In 1604, Warwick Castle went from being a British stronghold to a country manor owned by Sir Fulke Greville, which was granted by King James I. For over two decades Greville reconstructed the castle into a comfortable country home with walks and gardens. In September 1629, Greville was stabbed and murdered by his man-servent and died a month later. The Watergate Tower of Warwick Castle, is said to be haunted by his ghost and is now known as “Ghost Tower”.
Warwick Castle and Tourism has gone hand in hand since the late 1600s. In the 1800s the estate grew significantly as a place for tourists when Queen Victoria had visited the castle during celebrations in 1858. By 1885, repeating visitors became such a nuisance that the Earl had closed the castle to visitors. This caused confusion in the local town especially for foreign tourists. Then in 1900, Warwick Castle re-opened to take visitors on guided tours and over the last century, until now, it had changed hands for tourism sake.
Tourism at Warwick Castle, like many other castles and palaces in England needed the visitors in order to maintain the costs, so they would not be abandoned. Warwick became very successful as a major tourist site that by 1936 the famous English Journalist, Arthur Mee, said “these walls have seen something of the splendor of every generation of our (English) story”, with rooms “rich in treasure beyond the dreams of avarice” but also that “their rooms are open to all who will”.
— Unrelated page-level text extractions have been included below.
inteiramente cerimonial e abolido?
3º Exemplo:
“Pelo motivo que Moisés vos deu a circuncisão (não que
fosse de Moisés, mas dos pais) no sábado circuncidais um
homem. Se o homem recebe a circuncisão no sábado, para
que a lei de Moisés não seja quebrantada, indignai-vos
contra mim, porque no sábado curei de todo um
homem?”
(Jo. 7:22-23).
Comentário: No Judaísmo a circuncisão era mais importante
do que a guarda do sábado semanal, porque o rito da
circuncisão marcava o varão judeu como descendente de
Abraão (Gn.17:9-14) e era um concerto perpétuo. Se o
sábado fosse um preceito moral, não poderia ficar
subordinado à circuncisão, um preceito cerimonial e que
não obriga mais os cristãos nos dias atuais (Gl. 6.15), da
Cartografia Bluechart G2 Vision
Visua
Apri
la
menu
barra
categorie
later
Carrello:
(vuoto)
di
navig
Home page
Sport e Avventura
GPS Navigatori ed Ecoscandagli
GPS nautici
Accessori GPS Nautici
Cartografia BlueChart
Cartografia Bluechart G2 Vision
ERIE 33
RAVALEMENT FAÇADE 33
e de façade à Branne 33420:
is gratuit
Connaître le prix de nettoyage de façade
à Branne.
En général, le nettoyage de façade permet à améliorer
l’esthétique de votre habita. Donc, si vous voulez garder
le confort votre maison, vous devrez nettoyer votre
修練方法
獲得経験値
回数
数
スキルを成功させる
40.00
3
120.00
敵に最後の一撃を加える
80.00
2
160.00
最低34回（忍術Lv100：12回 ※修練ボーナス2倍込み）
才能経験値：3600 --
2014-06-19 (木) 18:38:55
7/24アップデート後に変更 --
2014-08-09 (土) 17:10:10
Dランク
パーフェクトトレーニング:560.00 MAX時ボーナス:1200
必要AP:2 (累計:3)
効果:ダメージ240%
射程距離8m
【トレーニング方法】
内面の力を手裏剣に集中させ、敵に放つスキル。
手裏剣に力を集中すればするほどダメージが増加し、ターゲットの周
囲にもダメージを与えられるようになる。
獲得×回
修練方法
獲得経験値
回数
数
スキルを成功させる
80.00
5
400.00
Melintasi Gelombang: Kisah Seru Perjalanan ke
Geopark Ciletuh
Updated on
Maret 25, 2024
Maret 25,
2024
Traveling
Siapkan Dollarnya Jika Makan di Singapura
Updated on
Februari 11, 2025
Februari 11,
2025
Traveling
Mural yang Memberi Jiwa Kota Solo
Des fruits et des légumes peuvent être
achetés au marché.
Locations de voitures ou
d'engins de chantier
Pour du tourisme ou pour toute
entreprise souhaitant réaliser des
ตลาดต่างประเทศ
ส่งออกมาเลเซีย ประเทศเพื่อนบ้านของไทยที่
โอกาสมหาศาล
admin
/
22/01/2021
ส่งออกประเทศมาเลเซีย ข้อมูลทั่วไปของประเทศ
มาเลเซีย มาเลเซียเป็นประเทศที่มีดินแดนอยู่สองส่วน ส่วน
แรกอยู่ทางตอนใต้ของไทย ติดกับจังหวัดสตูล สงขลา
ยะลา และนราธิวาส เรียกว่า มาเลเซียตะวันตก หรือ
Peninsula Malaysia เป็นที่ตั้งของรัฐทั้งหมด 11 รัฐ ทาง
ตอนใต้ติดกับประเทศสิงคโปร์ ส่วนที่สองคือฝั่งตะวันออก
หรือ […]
Many of the rooms are galleries in their own right, housing luxurious furnishings, works of art, as well as a magnificent armoury. The castle’s armoury has been regarded as the next greatest after the one inside the Tower of London. I will say that the armoury at Warwick Castle was impressive, especially the display of life size horses and military wearing full medieval armour.
I found Warwick Castle to be one the best fortresses turned into a home that I have seen. The interior was a time capsule, brimming with furnishings of an elegant era that has gone by. The ground’s landscaping was beautiful and the view from the River Avon was inspiring. Warwick Castle today has become a very family oriented venue with events, shows and a playground.
To me the evolution of a place or space has always been fascinating and Warwick Castle is just that. From starting off as a fortress built by William the Conqueror into a lively castle filled with families and tourists, it has been a century worth of adapting to keep Warwick Castle alive within the modern day.